US Secretary of State Hillary Rodham Clinton on Monday brushed aside objections of Brazil and neighbors to urge the Organization of American States (OAS) to readmit Honduras following its expulsion in the wake of last year’s coup.
Her appeal exposed the differences US President Barack Obama’s administration still has with its southern neighbors and the difficulties it faces in building cooperative ties with a region long suspicious of Washington.
Nonetheless, the 33 OAS member countries agreed on creating a group of experts that will study the conditions needed for the return of Honduras to the pan-American body, Peruvian Minister of Foreign Affairs Minister Jose Antonio Garcia Belaunde said.
PHOTO: REUTERS
In a move that could give a boost to the return of Honduras, he said the group would have until July 31 to present its conclusions.
“It is time for the hemisphere as a whole to move forward and welcome Honduras back into the inter-American community,” Clinton told OAS foreign ministers and other delegates at their annual general assembly in Lima.
South American nations, apart from Peru and Colombia, disputed the election of Porfirio Lobo as president in November last year because the vote was organized by the backers of the June 28 coup that ousted Manuel Zelaya.
However, Clinton said the region saw Honduras elect Lobo in “free and fair elections” and watched the new president “fulfill his obligations under the Tegucigalpa-San Jose accords.”
These included his forming a government of national reconciliation and a “truth commission” to look into events behind the coup, she said.
Brazil, which sheltered Zelaya in its embassy in Tegucigalpa following the coup, has urged countries in the region not to rush into readmitting Honduras.
“Honduras’s return to the OAS has to be linked to specific means for re-democratization and the establishment of fundamental rights and guarantees, Deputy Brazilian Minister of External Relations Antonio de Aguilar Patriota said.

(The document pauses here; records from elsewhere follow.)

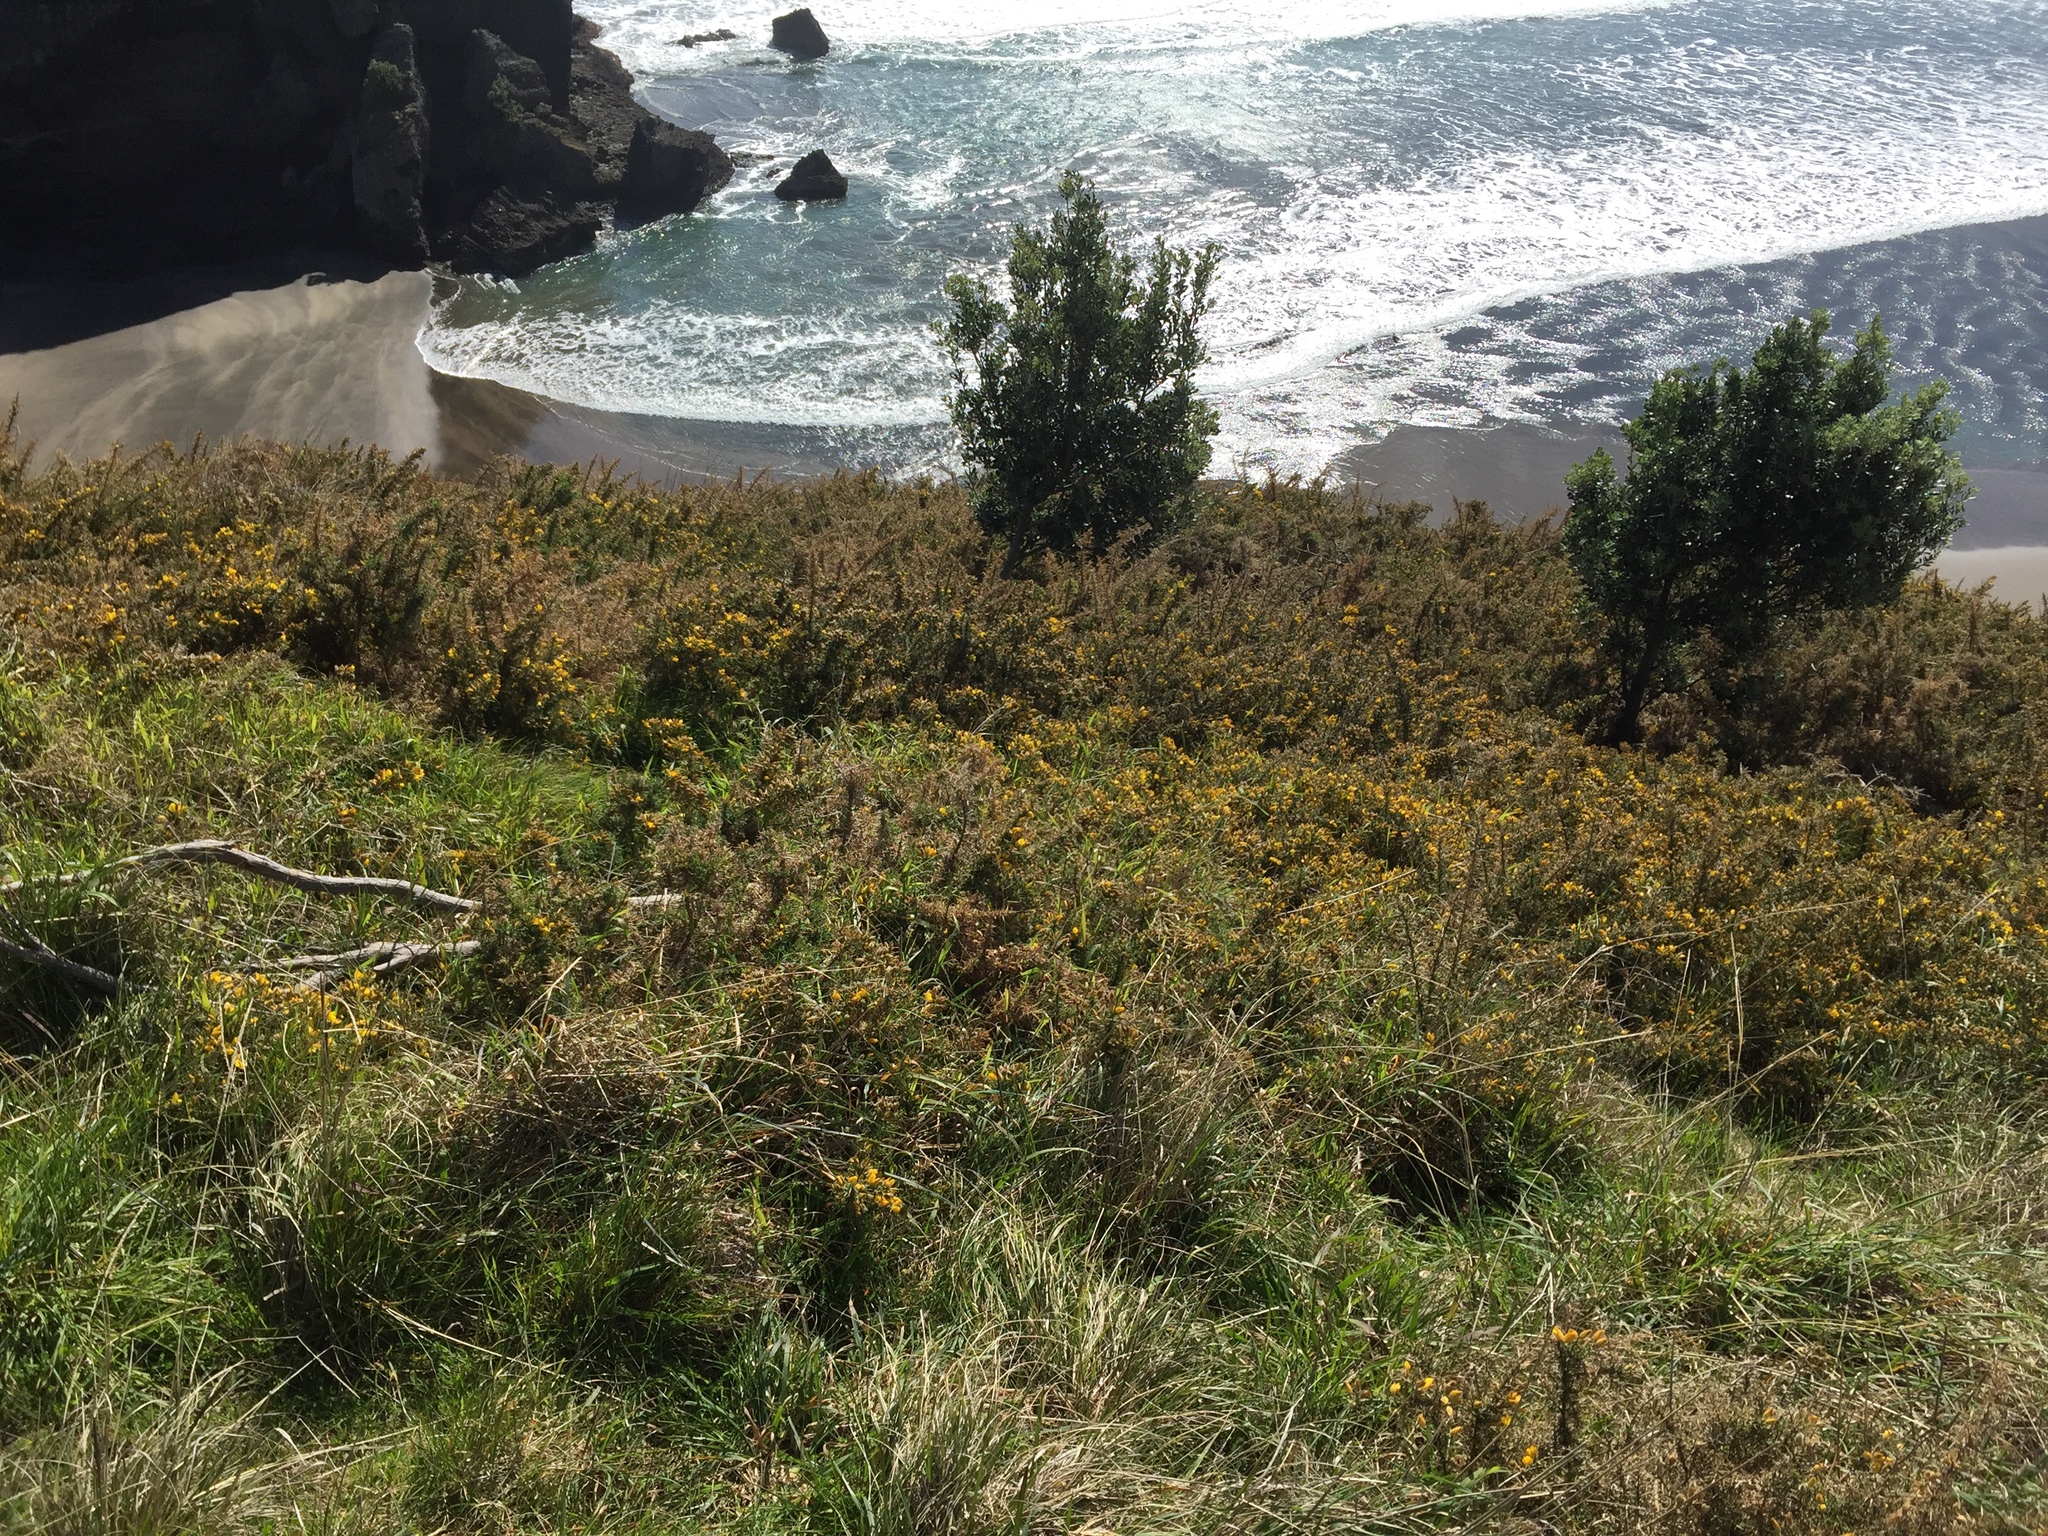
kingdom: Plantae
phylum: Tracheophyta
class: Magnoliopsida
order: Fabales
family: Fabaceae
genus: Ulex
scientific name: Ulex europaeus
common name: Common gorse
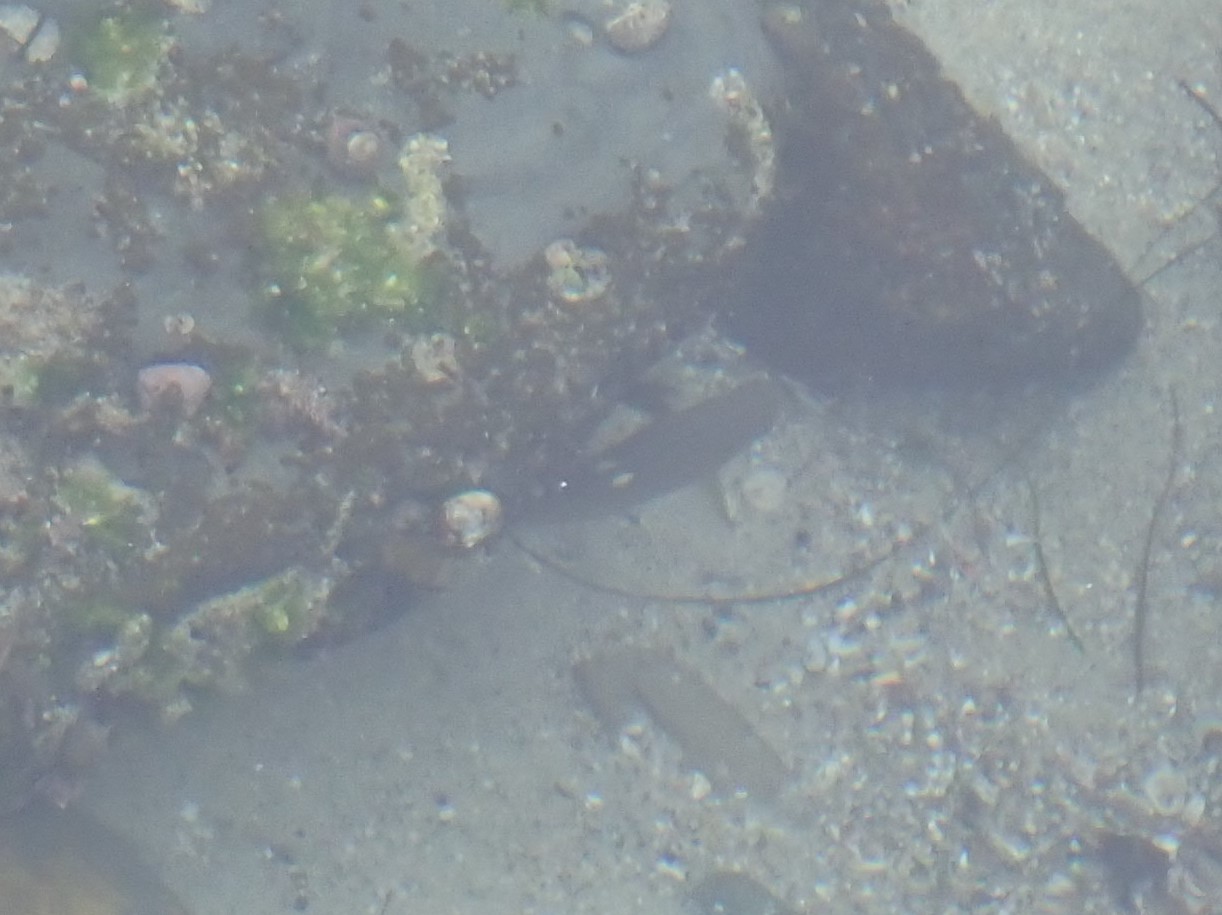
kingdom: Animalia
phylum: Chordata
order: Perciformes
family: Kyphosidae
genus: Girella
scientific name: Girella nigricans
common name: Opaleye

“It is essential to create conditions for former president Manuel Zelaya to fully participate in the political life of Honduras,” Patriota said.
Ecuadoran Foreign Minister Ricardo Patino also took a stand against Lobo: “My government cannot recognize the new government in Honduras while there are violations committed against human rights.”
“Zelaya has to be recognized in his true capacity, with his guarantees in his country, and those who are responsible for the coup, those who broke human rights and democratic guarantees have to be punished for this,” he said.
Venezuela, a Zelaya ally that is also strongly anti-Washington, has opposed readmitting Honduras. And Mexico, a US ally, has yet to throw its support behind the readmission of Honduras.